Ich gebe Dir natürlich vollkommen recht, dass es ein völlig anderer Vorgang ist, ein Album während einer Pandemie zu veröffentlichen, doch aufgrund des Umstandes, dass die Welt mittlerweile digitaler weitaus vernetzter ist als jemals zuvor und dementsprechend die Vertriebswege kürzer und direkter sind, glaube ich fest daran, dass unser Album vernünftig unter die Leute gebracht werden kann und in dieser schlimmen Zeit für ein wenig Freude bei den Fans sorgen wird.

Selbstverständlich wären wir nach dem Release mehr als gerne auf Tour gegangen, doch wir können nichts weiter tun, als abzuwarten und das Beste aus der Situation rauszuholen. Wir denken über eine ganze Reihe von Ideen nach, wie wir unser Album im Frühjahr angemessen promoten können und ich bin mir 100%ig sicher, dass wir zusammen mit unserem Management und Label etwas Gutes an den Start bringen werden.


Den Dänen wird ja bekanntermaßen nachgesagt, zu den glücklichsten Menschen der Welt zu gehören. Stimmt das? Bist Du glücklich?

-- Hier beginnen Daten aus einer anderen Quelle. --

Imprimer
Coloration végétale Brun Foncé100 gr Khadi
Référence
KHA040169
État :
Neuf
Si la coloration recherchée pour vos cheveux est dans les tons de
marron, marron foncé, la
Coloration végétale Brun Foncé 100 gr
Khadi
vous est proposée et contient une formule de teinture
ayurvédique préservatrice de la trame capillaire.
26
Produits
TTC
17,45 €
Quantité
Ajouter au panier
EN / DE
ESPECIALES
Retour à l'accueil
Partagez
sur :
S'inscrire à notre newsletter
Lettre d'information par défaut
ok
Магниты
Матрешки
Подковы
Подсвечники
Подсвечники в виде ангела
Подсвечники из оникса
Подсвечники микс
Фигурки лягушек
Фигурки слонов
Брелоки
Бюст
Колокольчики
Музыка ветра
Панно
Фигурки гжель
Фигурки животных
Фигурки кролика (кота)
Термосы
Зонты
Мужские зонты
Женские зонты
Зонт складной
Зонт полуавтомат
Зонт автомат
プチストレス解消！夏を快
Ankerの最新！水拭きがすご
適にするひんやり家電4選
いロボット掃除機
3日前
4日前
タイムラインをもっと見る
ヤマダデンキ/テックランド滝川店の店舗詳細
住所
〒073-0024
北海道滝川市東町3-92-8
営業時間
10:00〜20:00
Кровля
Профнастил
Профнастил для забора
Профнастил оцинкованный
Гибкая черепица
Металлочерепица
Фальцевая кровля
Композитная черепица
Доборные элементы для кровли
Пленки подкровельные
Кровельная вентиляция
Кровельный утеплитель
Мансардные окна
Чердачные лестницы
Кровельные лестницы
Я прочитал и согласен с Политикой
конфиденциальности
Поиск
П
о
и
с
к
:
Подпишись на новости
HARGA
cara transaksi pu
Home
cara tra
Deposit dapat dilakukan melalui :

Wow, echt gute Frage. Ja, im Moment bin ich persönlich absolut glücklich. Wir haben in Dänemark in vielerlei Hinsicht großes Glück auch in Hinblick auf die Tatsache, wie unsere Gesellschaft funktioniert. Vielleicht trägt die Veröffentlichung unserer Scheibe ja dazu bei, dass die Dänen noch glücklicher werden (lacht). Ich spreche hier aber wirklich nur für mich, denn das Leben hält viele verschiedene Geisteszustände parat, die bei jedem Dänen anders ausgeprägt sind.